═══ Dataset

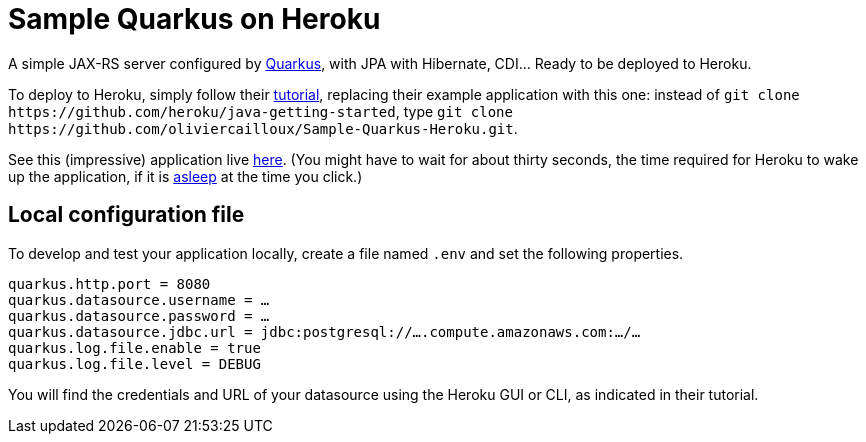 = Sample Quarkus on Heroku
:groupId: io.github.oliviercailloux
:artifactId: sample-quarkus-heroku
:repository: Sample-Quarkus-Heroku

A simple JAX-RS server configured by https://quarkus.io/[Quarkus], with JPA with Hibernate, CDI… Ready to be deployed to Heroku.

To deploy to Heroku, simply follow their https://devcenter.heroku.com/articles/getting-started-with-java[tutorial], replacing their example application with this one: instead of `git clone \https://github.com/heroku/java-getting-started`, type `git clone \https://github.com/oliviercailloux/{repository}.git`.

See this (impressive) application live https://{sample-quarkus-heroku}.herokuapp.com[here]. (You might have to wait for about thirty seconds, the time required for Heroku to wake up the application, if it is https://devcenter.heroku.com/articles/free-dyno-hours#dyno-sleeping[asleep] at the time you click.)

== Local configuration file
To develop and test your application locally, create a file named `.env` and set the following properties.

----
quarkus.http.port = 8080
quarkus.datasource.username = …
quarkus.datasource.password = …
quarkus.datasource.jdbc.url = jdbc:postgresql://….compute.amazonaws.com:…/…
quarkus.log.file.enable = true
quarkus.log.file.level = DEBUG
----

You will find the credentials and URL of your datasource using the Heroku GUI or CLI, as indicated in their tutorial.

══════

■ Required work ■
Reproduce each entry above word for word. Pictures are not part of the copy.

■ Reply to the task ■
 = Sample Quarkus on Heroku
:groupId: io.github.oliviercailloux
:artifactId: sample-quarkus-heroku
:repository: Sample-Quarkus-Heroku

A simple JAX-RS server configured by https://quarkus.io/[Quarkus], with JPA with Hibernate, CDI… Ready to be deployed to Heroku.

To deploy to Heroku, simply follow their https://devcenter.heroku.com/articles/getting-started-with-java[tutorial], replacing their example application with this one: instead of `git clone \https://github.com/heroku/java-getting-started`, type `git clone \https://github.com/oliviercailloux/{repository}.git`.

See this (impressive) application live https://{sample-quarkus-heroku}.herokuapp.com[here]. (You might have to wait for about thirty seconds, the time required for Heroku to wake up the application, if it is https://devcenter.heroku.com/articles/free-dyno-hours#dyno-sleeping[asleep] at the time you click.)

== Local configuration file
To develop and test your application locally, create a file named `.env` and set the following properties.

----
quarkus.http.port = 8080
quarkus.datasource.username = …
quarkus.datasource.password = …
quarkus.datasource.jdbc.url = jdbc:postgresql://….compute.amazonaws.com:…/…
quarkus.log.file.enable = true
quarkus.log.file.level = DEBUG
----

You will find the credentials and URL of your datasource using the Heroku GUI or CLI, as indicated in their tutorial.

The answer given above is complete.